Afrik.com : Vous avez envoyé votre lettre de démission le 30 novembre, M. Borloo vous a-t-il répondu cette fois-ci ?
Patrick Lozès : Jusqu’ici, je n’ai pas eu de réponse. Je suis troublé par ce que j’ai découvert, par l’attitude du ministre d’Etat, le numéro 2 du gouvernement, que sa première préoccupation n’ait pas été le souci des personnes, de la santé publique et de l’écologie.
Afrik.com : Qu’allez-vous faire maintenant pour dénoncer ce « scandale majeur » ?
Patrick Lozès : Je vais continuer ma double action en tant que professionnel (Patrick Lozès est toxicologue, ndlr) de la santé et acteur de l’égalité pour tous les citoyens. J’ai le souci constant que l’on traite les départements d’Outremer et la métropole sur un même pied d’égalité. En tant que président du Cran, je dénoncerai la tartufferie, la désinvolture qui est encore de mise aujourd’hui. Quand vous comparez les préconisations faites dans le cadre du Grenelle de l’environnement pour l’Outremer et la métropole, vous remarquez que dans le premier cas, on reste dans le vague. Comme si, du mot d’Aimé Césaire, ces Français étaient des Français entièrement à part et non des Français à part entière.
Afrik.com : Qu’est ce qui a prévalu à votre choix pour conduire cette mission d’après ce que vous en a dit le ministre d’Etat ?
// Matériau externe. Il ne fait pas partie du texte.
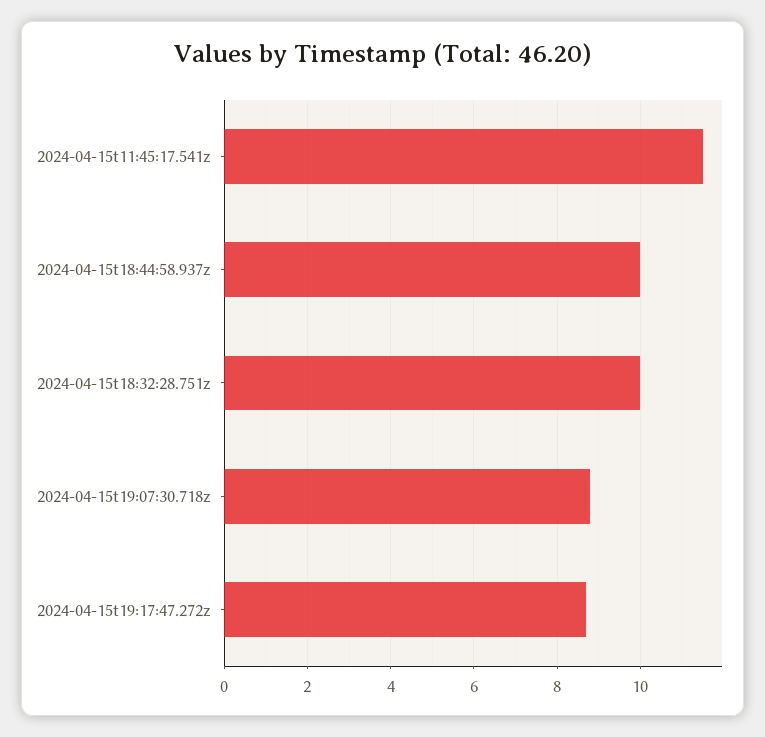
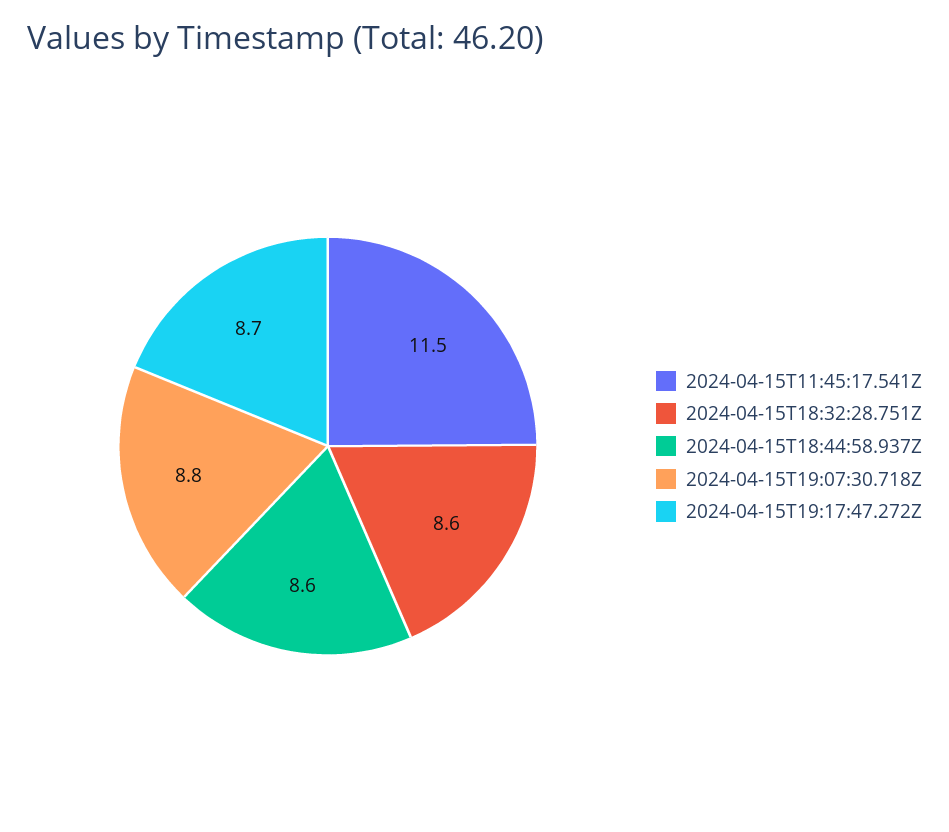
2024-04-15t18:44:58.937z: 10 -> 8.6
2024-04-15t18:32:28.751z: 10 -> 8.6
Patrick Lozès : Les raisons sont certainement liées à mes compétences professionnelles, à ce que j’engage dans le débat public. C’est du moins ce que j’ai compris. Peut-être ne s’attendait-il pas à ce que je rende un rapport indépendant…Votre question doit être mise en parallèle avec les raisons pour lesquelles j’ai démissionné. Quand on confie une mission à quelqu’un, on le laisse travailler de manière sereine et indépendante. Cette sérénité, je ne l’ai jamais eue sur la partie chlordécone de ma mission, ce que je considère comme le volet le plus vital parce qu’il y a des intérêts humains en jeu. Je ne pouvais que démissionner car je ne veux pas être instrumentalisé.